I said some splashes of blue would be nice in the section of perennial flowers I was trying to whip into shape.
|This flower grows in my St. Albans, Vt.|
garden recently. It's a perennial, but
unfortunately won't be back this
year because a national chain
store sold this in Vermont, though it
can't overwinter here.
Next day, he happened to be in Home Depot picking up some construction material and drifted by the garden section. He remembered my comment. And there was a clearance sale! Low, low prices! He spied some perennials with pretty columns of blue flowers. He purchased them and brought them home.
I was of course thrilled with this latest act of kindness and enthusiastically and got to work planting the blue flowers.
It was only when I was done I spotted the problem. If perennials are sold in Vermont, you don't stop to think whether they can actually grow here if you're presented with them as a gift. Of course they can grow here. They were bought at a store located in Vermont.
I looked at the information. My heart sank. The flowers, something callled Blue Fortune, Anise Hyssop, were hardy to Zone 6. Vermont is solidly in Zone 4. The perennial Jeff gave me would survive only to temperatures to 10 below. It regularly gets colder than that here in the winter.
Now my sense of outrage grew. To me, Home Depot took advantage of Jeff's kindness and generosity. Why were they selling perennials that can't make it in Vermont?
Let's face it, most people who buy flowers for their yards aren't super experienced gardeners. They don't know the particulars, they reasonably just want to make their property look nice.
Garden zones mean nothing to a lot of people. And it's true the perennials I got spelled out that they were hardy to 10 below. But people don't read the fine print. Like Jeff, people assume if it's sold in Vermont, it can grow in Vermont.
This fall, I'll mulch the hell of the perennials Jeff got me at Home Depot, but I'm not optimistic at all.
Since most casual gardeners are inexperienced, they won't know why these Zone 6 plants don't come back next spring. They'll assume they did something wrong. So they'll go back to Home Depot and buy more plants that aren't good for Vermont. Home Depot makes more money and yards remain unadorned by flowers.
I'm sure this all has to do with Home Depot's distribution system that doesn't make distinctions between zones.

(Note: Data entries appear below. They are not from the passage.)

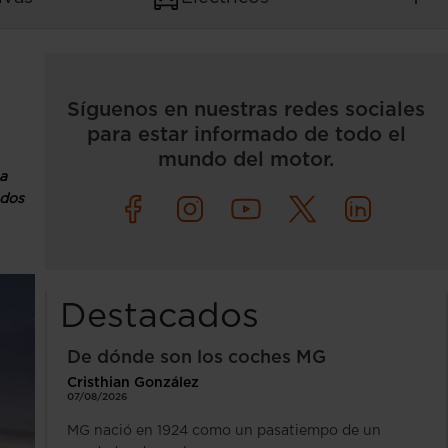
Síguenos en nuestras redes sociales
para estar informado de todo el
mundo del motor.
a
ados
Destacados
De dónde son los coches MG
Cristhian González
07/08/2026
MG nació en 1924 como un pasatiempo de un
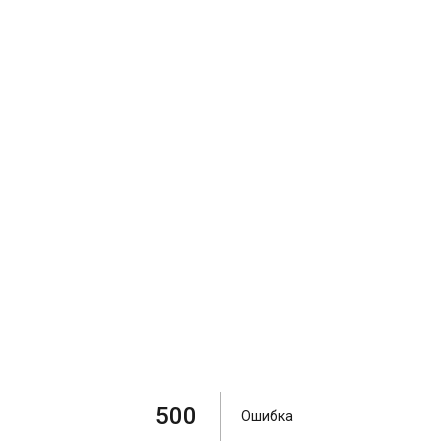
500
Ошибка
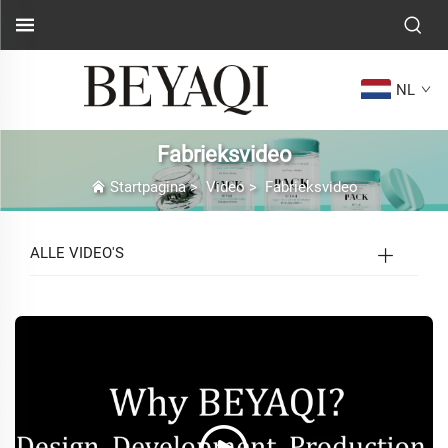
NL
Fabrieksvideo
Startpagina
>
Video
>
Fabrieksvideo
ALLE VIDEO'S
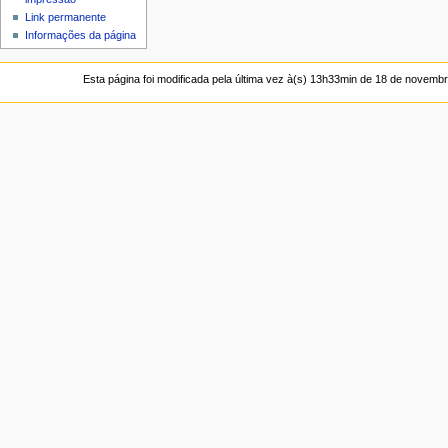
Link permanente
Informações da página
Esta página foi modificada pela última vez à(s) 13h33min de 18 de novemb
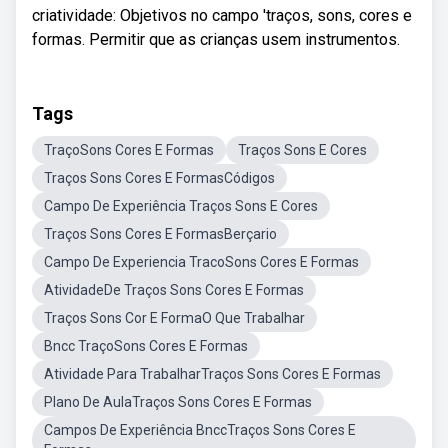
criatividade: Objetivos no campo 'traços, sons, cores e
formas. Permitir que as crianças usem instrumentos.
Tags
TraçoSons Cores E Formas
Traços Sons E Cores
Traços Sons Cores E FormasCódigos
Campo De Experiência Traços Sons E Cores
Traços Sons Cores E FormasBerçario
Campo De Experiencia TracoSons Cores E Formas
AtividadeDe Traços Sons Cores E Formas
Traços Sons Cor E FormaO Que Trabalhar
Bncc TraçoSons Cores E Formas
Atividade Para TrabalharTraços Sons Cores E Formas
Plano De AulaTraços Sons Cores E Formas
Campos De Experiência BnccTraços Sons Cores E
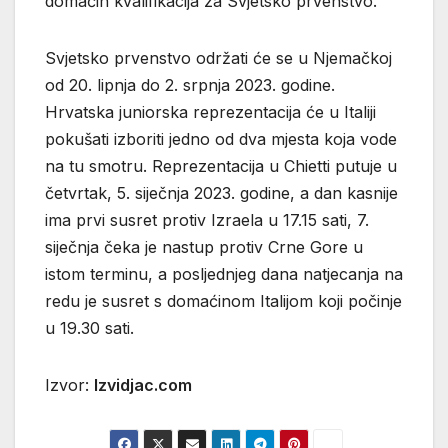
domaćin kvalifikacija za Svjetsko prvenstvo.
Svjetsko prvenstvo održati će se u Njemačkoj
od 20. lipnja do 2. srpnja 2023. godine.
Hrvatska juniorska reprezentacija će u Italiji
pokušati izboriti jedno od dva mjesta koja vode
na tu smotru. Reprezentacija u Chietti putuje u
četvrtak, 5. siječnja 2023. godine, a dan kasnije
ima prvi susret protiv Izraela u 17.15 sati, 7.
siječnja čeka je nastup protiv Crne Gore u
istom terminu, a posljednjeg dana natjecanja na
redu je susret s domaćinom Italijom koji počinje
u 19.30 sati.
Izvor:
Izvidjac.com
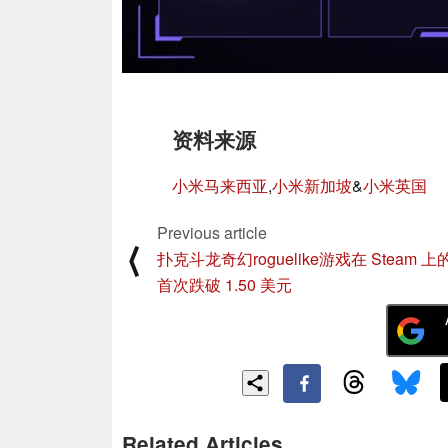
资料来源
小米马来西亚
,
小米新加坡
&
小米英国
Previous article
⟨
扑克斗龙奇幻roguelike游戏在 Steam 
首次跌破 1.50 美元
Related Articles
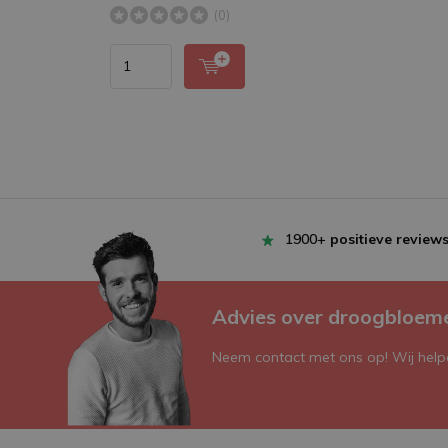
(0)
1900+
positieve review
Advies over droogbloem
Neem contact met ons op! Wij helpe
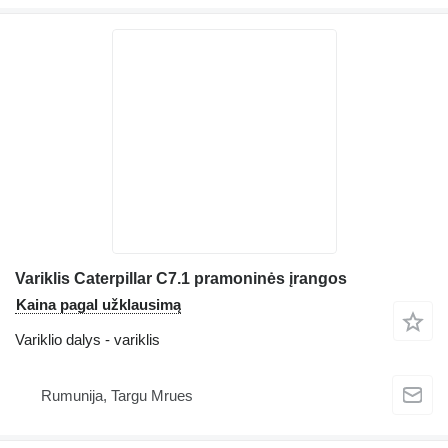
Variklis Caterpillar C7.1 pramoninės įrangos
Kaina pagal užklausimą
Variklio dalys - variklis
Rumunija, Targu Mrues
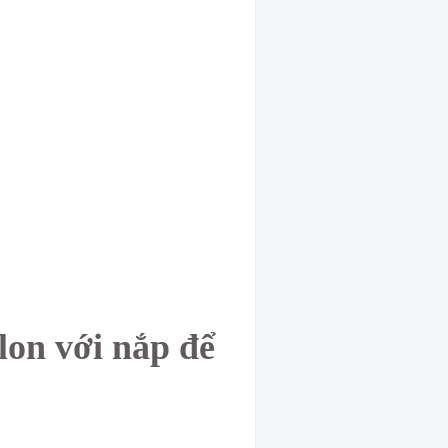
lon với nắp để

Still, to me this is a scam.
My advice, and my lesson learned by not reading the fine print: Buy your plants from local growers. They're more likely to winter over the perennials they sell, so you know they will grow here. And small, local businesses don't want to screw over their customers. They want you to be happy, so you'll come back for more.
Also, large national chains import plants from growers elsewhere in the nation. That could import diseases to Vermont. A couple years ago, we had a terrible outbreak of late blight in tomato plants across the state.
The late blight got an early, strong start because of tomato plants brought in from warmer, southern climates, to be sold at large national chain outlets. This allowed the late blight to become established early and firmly in Vermont, resulting in a lot of lost crops.
So, learn my lesson. Buy your garden plants locally, wherever you are. And make sure they're selling you plants that can actually grow where you live.